In the critical path many things can matter that ordinarily don't. When working on perf improvements for Storm 1.0 release, profiling revealed hotspots in Clojure code. Adding type hints to avoid dynamic typing fixed some of these hotspots. In other places, Clojure primitives showed up as a bottleneck. These required rewriting some code in Java and invoking it from Clojure.

This was mentioned briefly here: https://hortonworks.com/blog/microbenchmarking-storm-1-0-per...

The Clojure based core has served the community well for some time. It was still powered by Disruptor (a fast Java messaging library). So there was always some back and forth between Java and Clojure.

For Storm 2.0, the Java rewrite happened first. The re-architecture work might have not happened without it (at least for the foreseeable near future)... primarily due to Java expertise being more easily available.
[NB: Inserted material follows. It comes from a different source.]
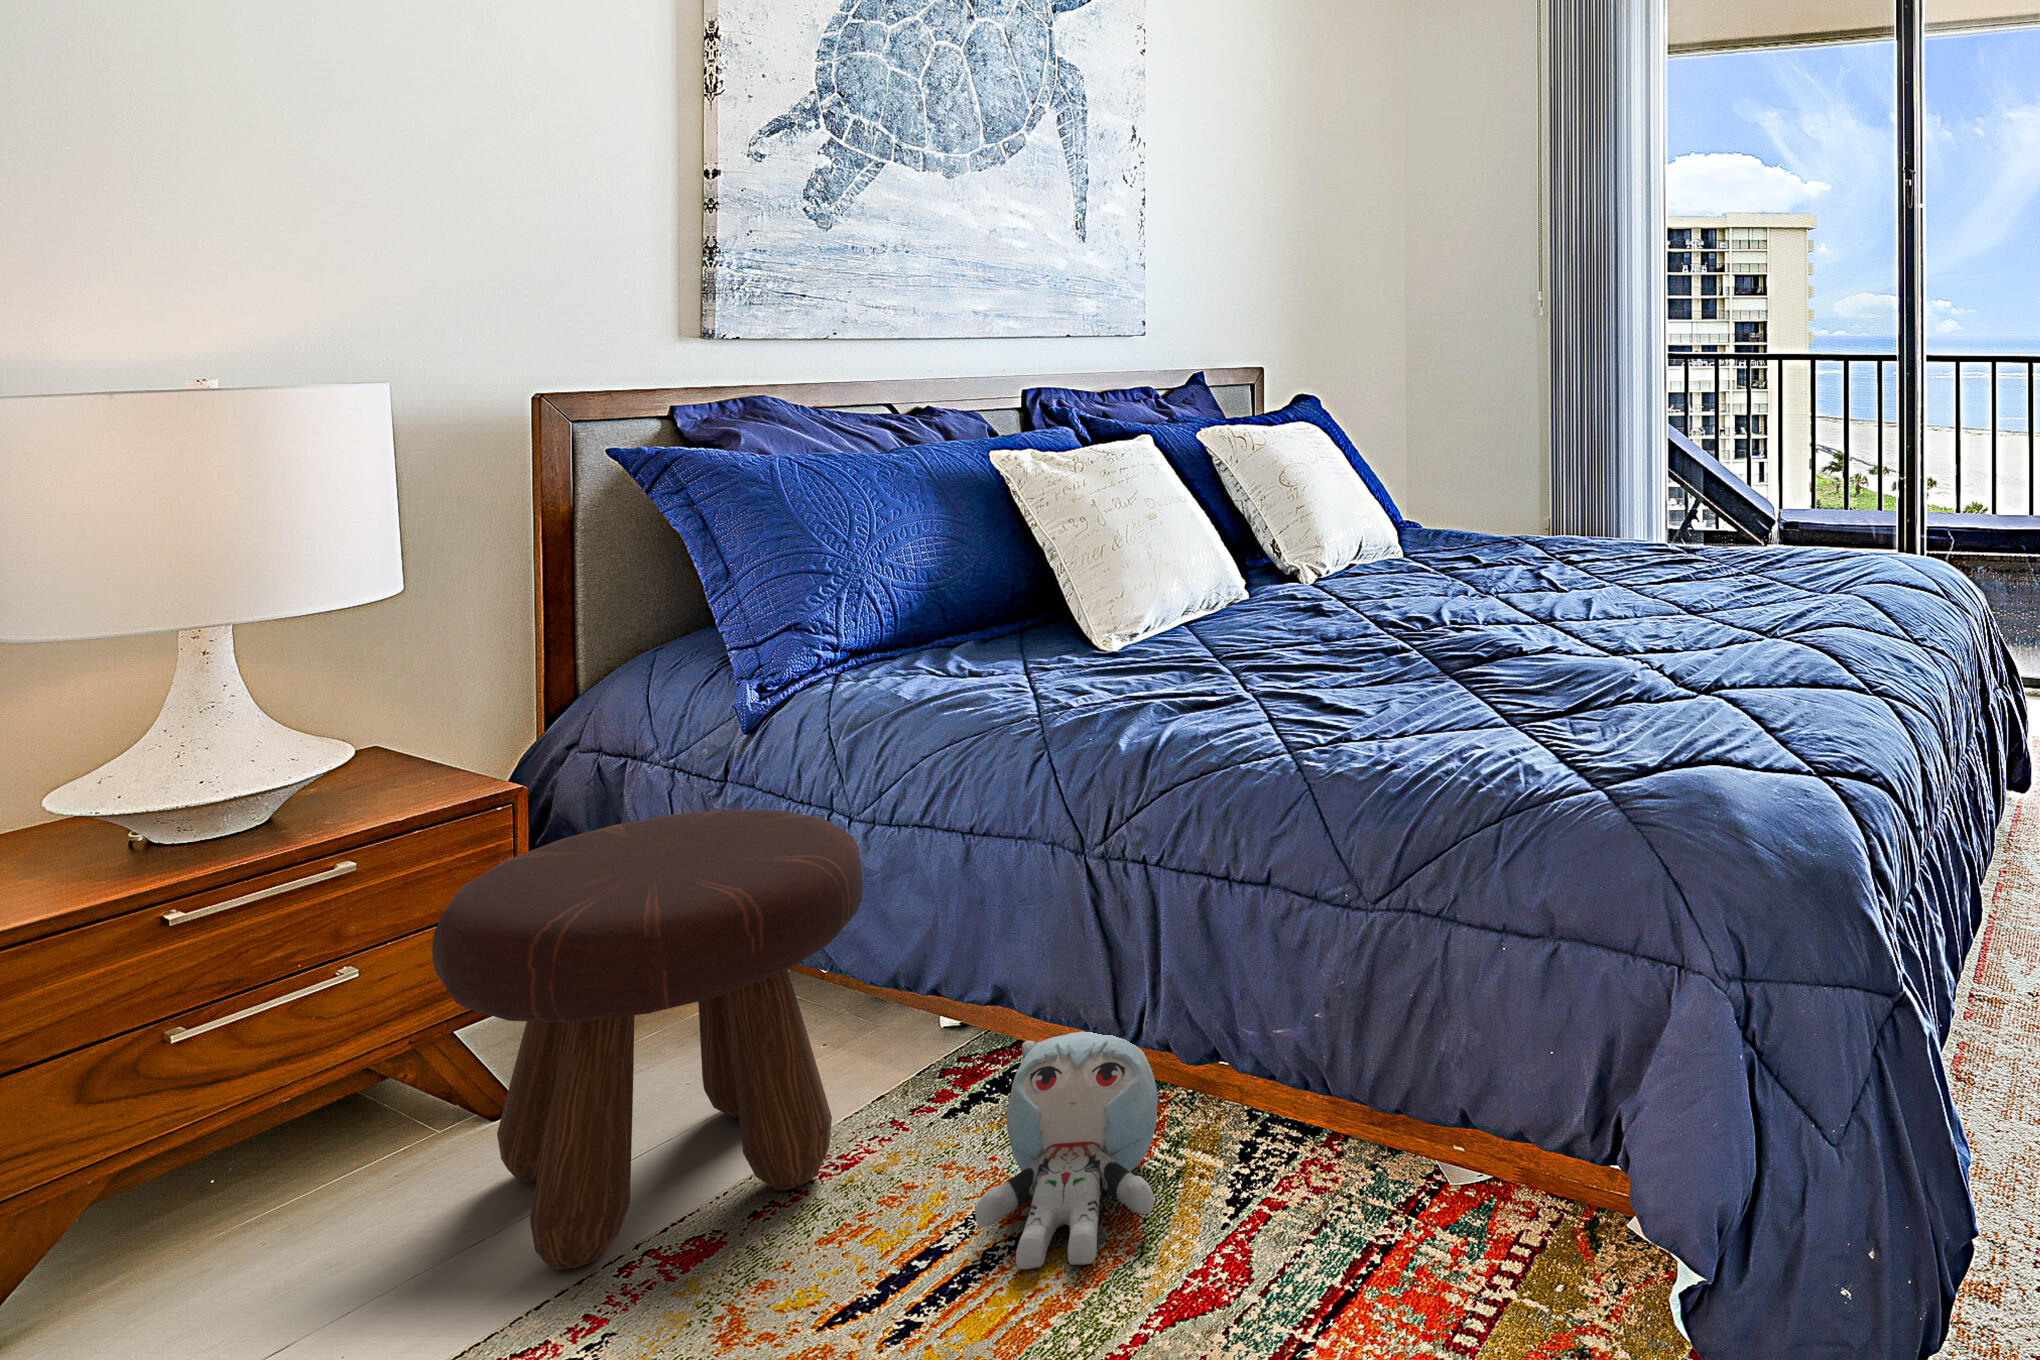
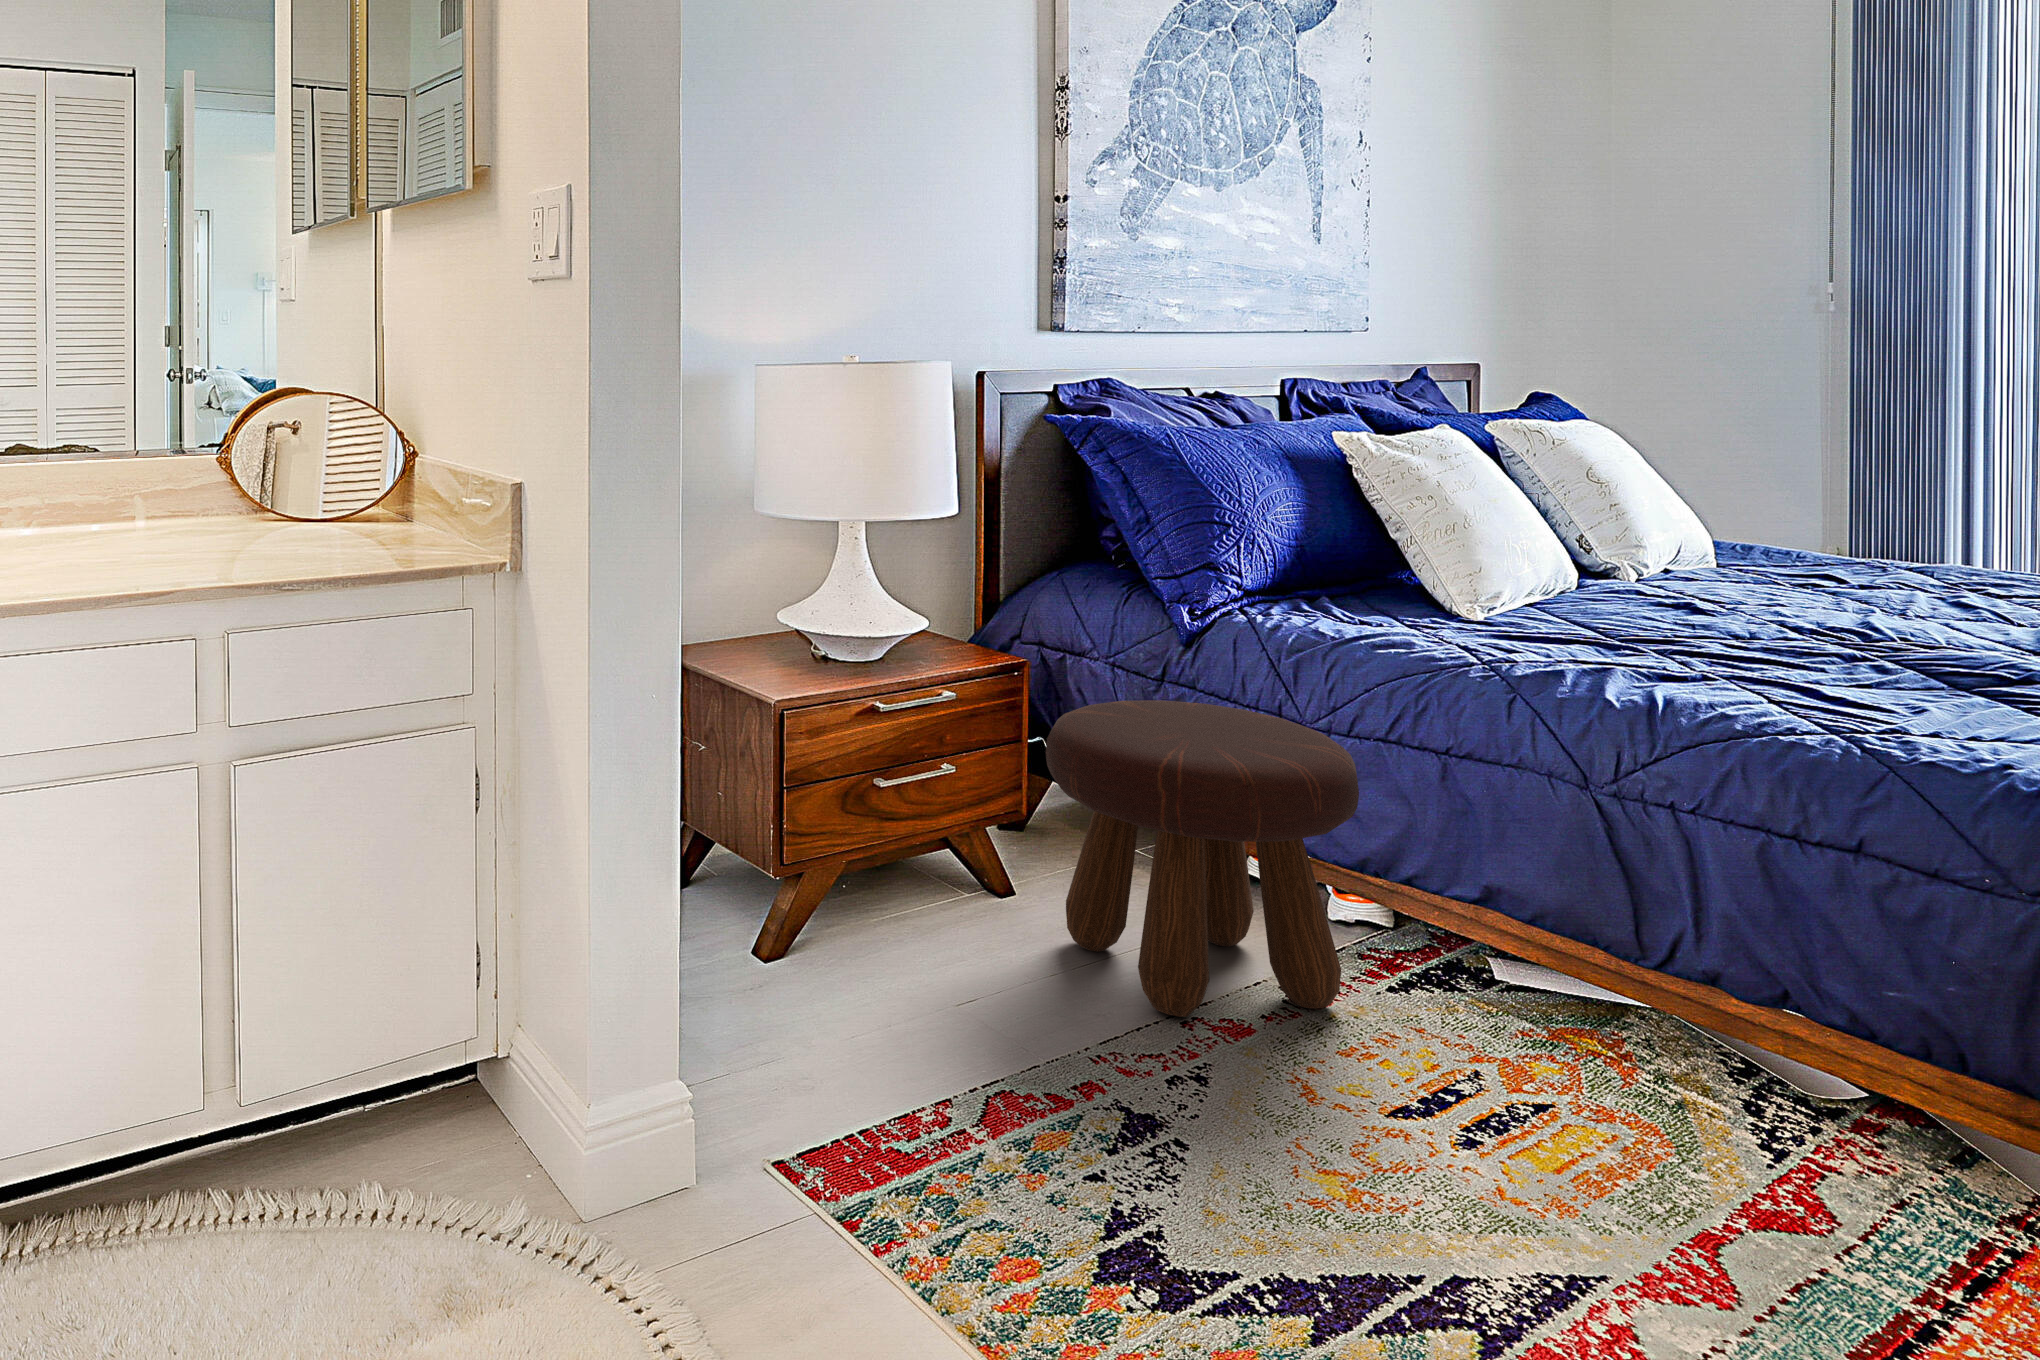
plush toy: present [975,1032,1158,1269] -> none [1522,941,1716,1142]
Is this true or false? I don't understand the downvotes.
While it is true that Java is statically typed and Clojure is dynamically typed it is perhaps one of the less important differences between the two languages. If you in fact would like to add a static type system on top of Clojure there is a way to do that: Typed Clojure.

https://typedclojure.org/

I'm not going to downvote the comment, but I think the "statically typed" argument is fantastically overrated. I spent years of my life coding in Java and C# and other years of my life writing Clojure, Python, Ruby, and Elixir code. I've never once thought to myself of the latter, "Damn! This would be so much better if I could have static types." It has literally never, not once, ever been an issue for me.
Many people disagree with "the reason to choose Java".